To determine the cause of an outbreak of Serratia marcescens infections in patients after interventional pain management procedures at an outpatient pain clinic.


We conducted a case-control study and collected clinical and environmental samples.


We identified 5 culture-confirmed case-patients and 2 presumptive case-patients who had no bacteria recovered from cultures. The 7 case-patients were compared with 28 controls who underwent procedures at the same clinic but did not develop symptoms of infection. All confirmed case-patients had S. marcescens bloodstream infections; 2 had concurrent S. marcescens central nervous system infections. Case-patients were more likely than controls to have procedures that used contrast solution or entered the epidural or intervertebral disc space (P< or =0.01 for each).
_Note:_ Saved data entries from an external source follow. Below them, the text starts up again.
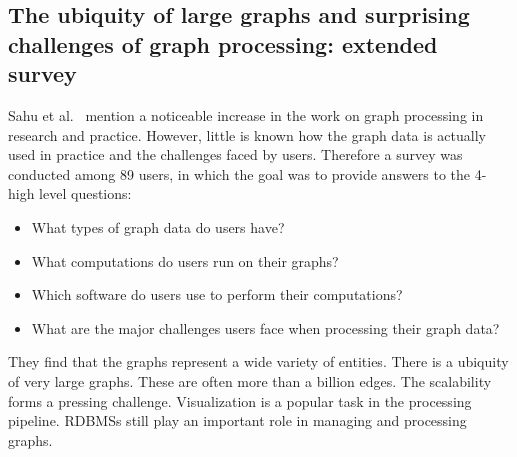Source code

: \subsection{The ubiquity of large graphs and surprising challenges of graph
processing: extended survey}
Sahu et al.~\cite{DBLP:journals/vldb/SahuMSLO20} mention a noticeable increase in the work on graph processing in research and practice. However, little is known how the graph data is actually used in practice and the challenges faced by users. Therefore a survey was conducted among 89 users, in which the goal was to provide answers to the 4-high level questions: 
\begin{itemize}
    \item What types of graph data do users have?
    \item What computations do users run on their graphs? 
    \item Which software do users use to perform their computations? 
    \item What are the major challenges users face when processing their graph data?
\end{itemize}

They find that the graphs represent a wide variety of entities. There is a ubiquity of very large graphs. These are often more than a billion edges. The scalability forms a pressing challenge. Visualization is a popular task in the processing pipeline. RDBMSs still play an important role in managing and processing graphs. 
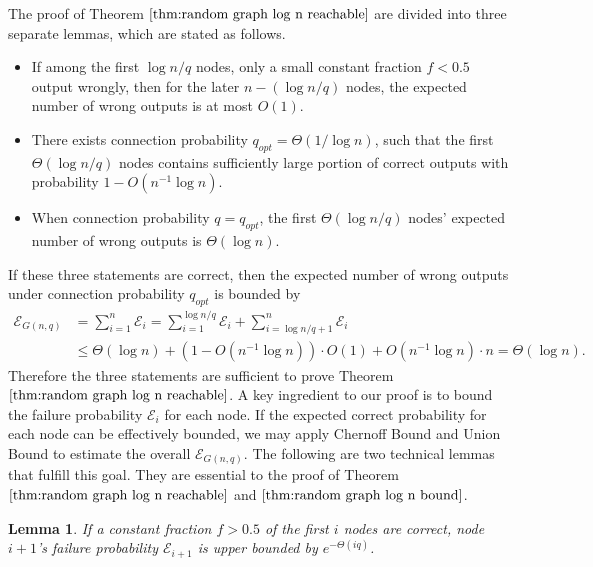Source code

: \documentclass[a4paper,UKenglish]{lipics}
\newtheorem{lem}[thm]{Lemma}
\theoremstyle{definition}
\begin{document}
The proof of Theorem $\ref{thm:random graph log n reachable}$ are divided into three separate lemmas, which are stated as follows.
\begin{itemize}
\item If among the first $\log n/q$ nodes, 
		only a small constant fraction $f < 0.5$ output wrongly, 
		then for the later $n - (\log n/q)$ nodes, the expected number of wrong outputs is at most $O(1)$.
\item There exists connection probability $q_{opt} = \Theta(1/\log n)$, such that the first $\Theta(\log n/q)$ nodes 
		contains sufficiently large portion of correct outputs with probability $1 - O(n^{-1}\log n)$.
\item When connection probability $q = q_{opt}$, the first $\Theta(\log n/q)$ nodes' expected number of wrong outputs is $\Theta(\log n)$.
\end{itemize}
If these three statements are correct, then the expected number of wrong outputs under connection probability $q_{opt}$ is bounded by
\begin{equation}
\begin{aligned}
\label{equ:bound2}
	\mathcal{E}_{G(n,q)}
& =
	\sum_{i=1}^{n}	\mathcal{E}_i
	=
	\sum_{i=1}^{\log n/q}	\mathcal{E}_i + \sum_{i=\log n/q + 1}^{n}	\mathcal{E}_i
\\
& \le
	\Theta(\log n) + (1 - O(n^{-1}\log n))\cdot O(1) + O(n^{-1}\log n)\cdot n
	=
	\Theta(\log n).
\end{aligned}
\end{equation}
Therefore the three statements are sufficient to prove Theorem $\ref{thm:random graph log n reachable}$.
A key ingredient to our proof is to bound the failure probability $\mathcal{E}_i$ for each node.
If the expected correct probability for each node can be effectively bounded, 
	we may apply Chernoff Bound and Union Bound to estimate the overall $\mathcal{E}_{G(n,q)}$.
The following are two technical lemmas that fulfill this goal.
They are essential to the proof of Theorem $\ref{thm:random graph log n reachable}$ 
	and $\ref{thm:random graph log n bound}$.

\begin{lem} 
\label {lem:failurefori}
If a constant fraction $f > 0.5$ of the first $i$ nodes are correct, 
	node $i+1$'s failure probability $\mathcal{E}_{i+1}$ is upper bounded by $e^{-\Theta(iq)}$. 
\end{lem}
\end{document}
All S. marcescens clinical isolates were indistinguishable by pulsed-field gel electrophoresis. We did not isolate S. marcescens from medications or environmental samples; however, S. marcescens was shown to survive and grow in contrast solution that was experimentally contaminated for up to 30 days. Single-dose vials of medication, including contrast solution, were used for multiple procedures; multiple medications were accessed with a common needle and syringe.


The findings of this investigation suggest contamination of a common medication, likely contrast solution, as the source of the outbreak. Practices, such as reusing single-dose medication vials and using a common needle and syringe to access multiple medications, could have led to contamination and propagation of S. marcescens and should be avoided in interventional pain management procedures.